→ **Stored data entries**:
::::::::

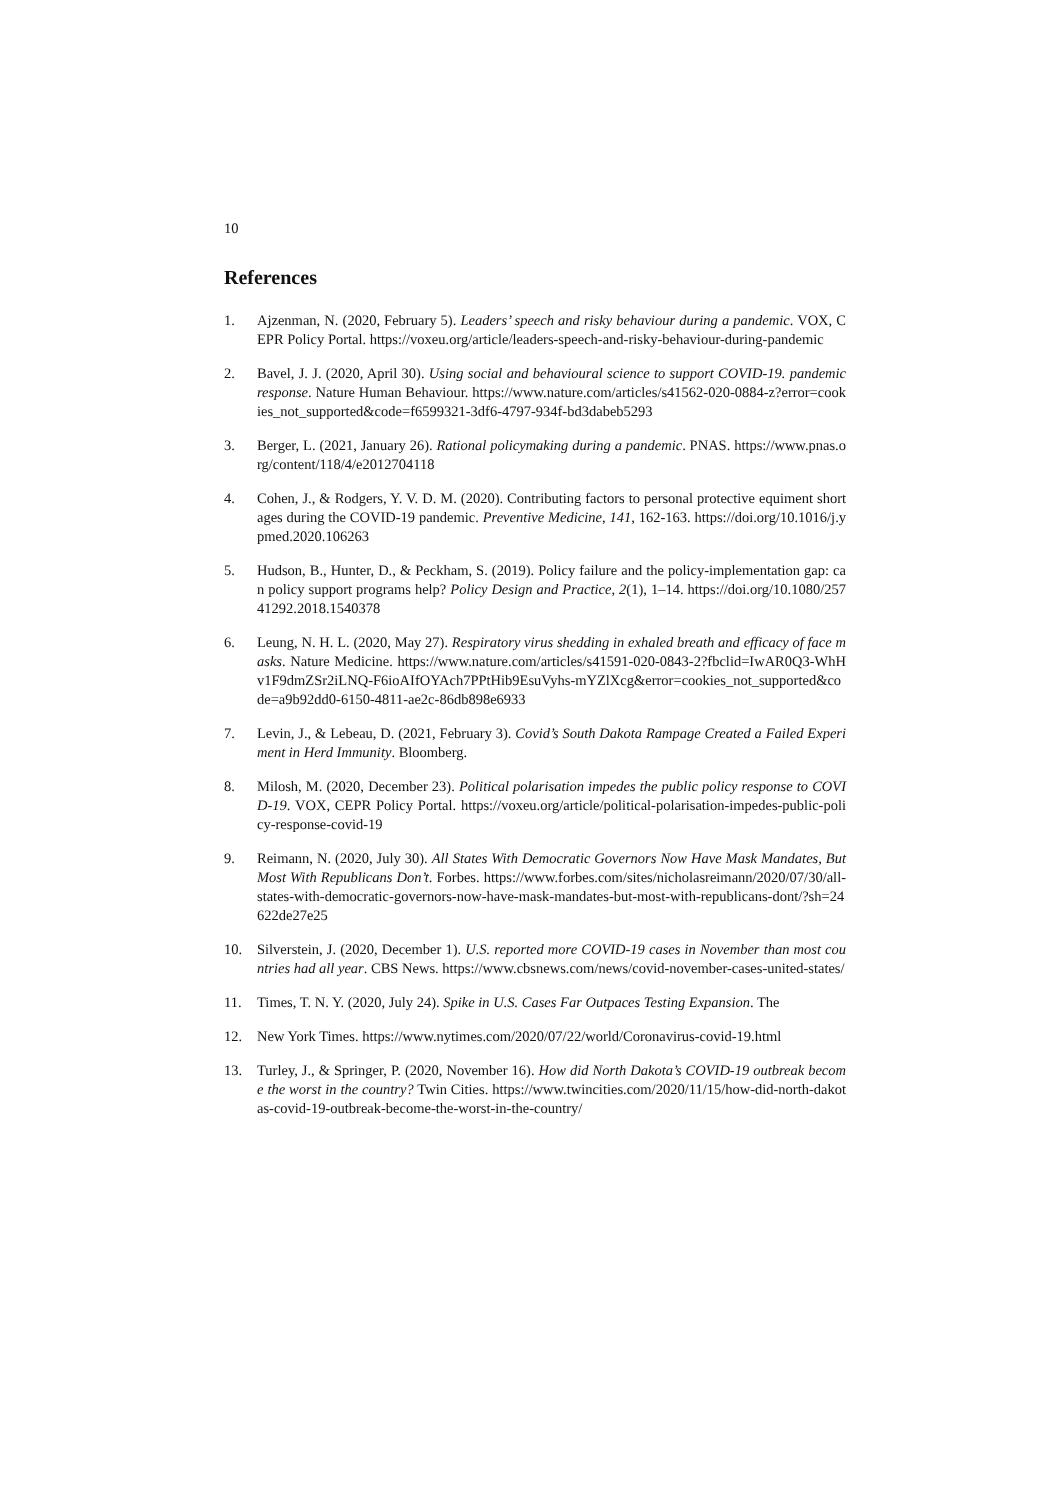10
References
1. Ajzenman, N. (2020, February 5). Leaders’ speech and risky behaviour during a pandemic. VOX, CEPR Policy Portal. https://voxeu.org/article/leaders-speech-and-risky-behaviour-during-pandemic
2. Bavel, J. J. (2020, April 30). Using social and behavioural science to support COVID-19. pandemic response. Nature Human Behaviour. https://www.nature.com/articles/s41562-020-0884-z?error=cookies_not_supported&code=f6599321-3df6-4797-934f-bd3dabeb5293
3. Berger, L. (2021, January 26). Rational policymaking during a pandemic. PNAS. https://www.pnas.org/content/118/4/e2012704118
4. Cohen, J., & Rodgers, Y. V. D. M. (2020). Contributing factors to personal protective equiment shortages during the COVID-19 pandemic. Preventive Medicine, 141, 162-163. https://doi.org/10.1016/j.ypmed.2020.106263
5. Hudson, B., Hunter, D., & Peckham, S. (2019). Policy failure and the policy-implementation gap: can policy support programs help? Policy Design and Practice, 2(1), 1–14. https://doi.org/10.1080/25741292.2018.1540378
6. Leung, N. H. L. (2020, May 27). Respiratory virus shedding in exhaled breath and efficacy of face masks. Nature Medicine. https://www.nature.com/articles/s41591-020-0843-2?fbclid=IwAR0Q3-WhHv1F9dmZSr2iLNQ-F6ioAIfOYAch7PPtHib9EsuVyhs-mYZlXcg&error=cookies_not_supported&code=a9b92dd0-6150-4811-ae2c-86db898e6933
7. Levin, J., & Lebeau, D. (2021, February 3). Covid’s South Dakota Rampage Created a Failed Experiment in Herd Immunity. Bloomberg.
8. Milosh, M. (2020, December 23). Political polarisation impedes the public policy response to COVID-19. VOX, CEPR Policy Portal. https://voxeu.org/article/political-polarisation-impedes-public-policy-response-covid-19
9. Reimann, N. (2020, July 30). All States With Democratic Governors Now Have Mask Mandates, But Most With Republicans Don’t. Forbes. https://www.forbes.com/sites/nicholasreimann/2020/07/30/all-states-with-democratic-governors-now-have-mask-mandates-but-most-with-republicans-dont/?sh=24622de27e25
10. Silverstein, J. (2020, December 1). U.S. reported more COVID-19 cases in November than most countries had all year. CBS News. https://www.cbsnews.com/news/covid-november-cases-united-states/
11. Times, T. N. Y. (2020, July 24). Spike in U.S. Cases Far Outpaces Testing Expansion. The
12. New York Times. https://www.nytimes.com/2020/07/22/world/Coronavirus-covid-19.html
13. Turley, J., & Springer, P. (2020, November 16). How did North Dakota’s COVID-19 outbreak become the worst in the country? Twin Cities. https://www.twincities.com/2020/11/15/how-did-north-dakotas-covid-19-outbreak-become-the-worst-in-the-country/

::::::::

→ **What is being asked**: Word for word, return the entries above, but without any pictures.

→ **Solved exercise**:
10
References
1. Ajzenman, N. (2020, February 5). Leaders’ speech and risky behaviour during a pandemic. VOX, CEPR Policy Portal. https://voxeu.org/article/leaders-speech-and-risky-behaviour-during-pandemic
2. Bavel, J. J. (2020, April 30). Using social and behavioural science to support COVID-19. pandemic response. Nature Human Behaviour. https://www.nature.com/articles/s41562-020-0884-z?error=cookies_not_supported&code=f6599321-3df6-4797-934f-bd3dabeb5293
3. Berger, L. (2021, January 26). Rational policymaking during a pandemic. PNAS. https://www.pnas.org/content/118/4/e2012704118
4. Cohen, J., & Rodgers, Y. V. D. M. (2020). Contributing factors to personal protective equiment shortages during the COVID-19 pandemic. Preventive Medicine, 141, 162-163. https://doi.org/10.1016/j.ypmed.2020.106263
5. Hudson, B., Hunter, D., & Peckham, S. (2019). Policy failure and the policy-implementation gap: can policy support programs help? Policy Design and Practice, 2(1), 1–14. https://doi.org/10.1080/25741292.2018.1540378
6. Leung, N. H. L. (2020, May 27). Respiratory virus shedding in exhaled breath and efficacy of face masks. Nature Medicine. https://www.nature.com/articles/s41591-020-0843-2?fbclid=IwAR0Q3-WhHv1F9dmZSr2iLNQ-F6ioAIfOYAch7PPtHib9EsuVyhs-mYZlXcg&error=cookies_not_supported&code=a9b92dd0-6150-4811-ae2c-86db898e6933
7. Levin, J., & Lebeau, D. (2021, February 3). Covid’s South Dakota Rampage Created a Failed Experiment in Herd Immunity. Bloomberg.
8. Milosh, M. (2020, December 23). Political polarisation impedes the public policy response to COVID-19. VOX, CEPR Policy Portal. https://voxeu.org/article/political-polarisation-impedes-public-policy-response-covid-19
9. Reimann, N. (2020, July 30). All States With Democratic Governors Now Have Mask Mandates, But Most With Republicans Don’t. Forbes. https://www.forbes.com/sites/nicholasreimann/2020/07/30/all-states-with-democratic-governors-now-have-mask-mandates-but-most-with-republicans-dont/?sh=24622de27e25
10. Silverstein, J. (2020, December 1). U.S. reported more COVID-19 cases in November than most countries had all year. CBS News. https://www.cbsnews.com/news/covid-november-cases-united-states/
11. Times, T. N. Y. (2020, July 24). Spike in U.S. Cases Far Outpaces Testing Expansion. The
12. New York Times. https://www.nytimes.com/2020/07/22/world/Coronavirus-covid-19.html
13. Turley, J., & Springer, P. (2020, November 16). How did North Dakota’s COVID-19 outbreak become the worst in the country? Twin Cities. https://www.twincities.com/2020/11/15/how-did-north-dakotas-covid-19-outbreak-become-the-worst-in-the-country/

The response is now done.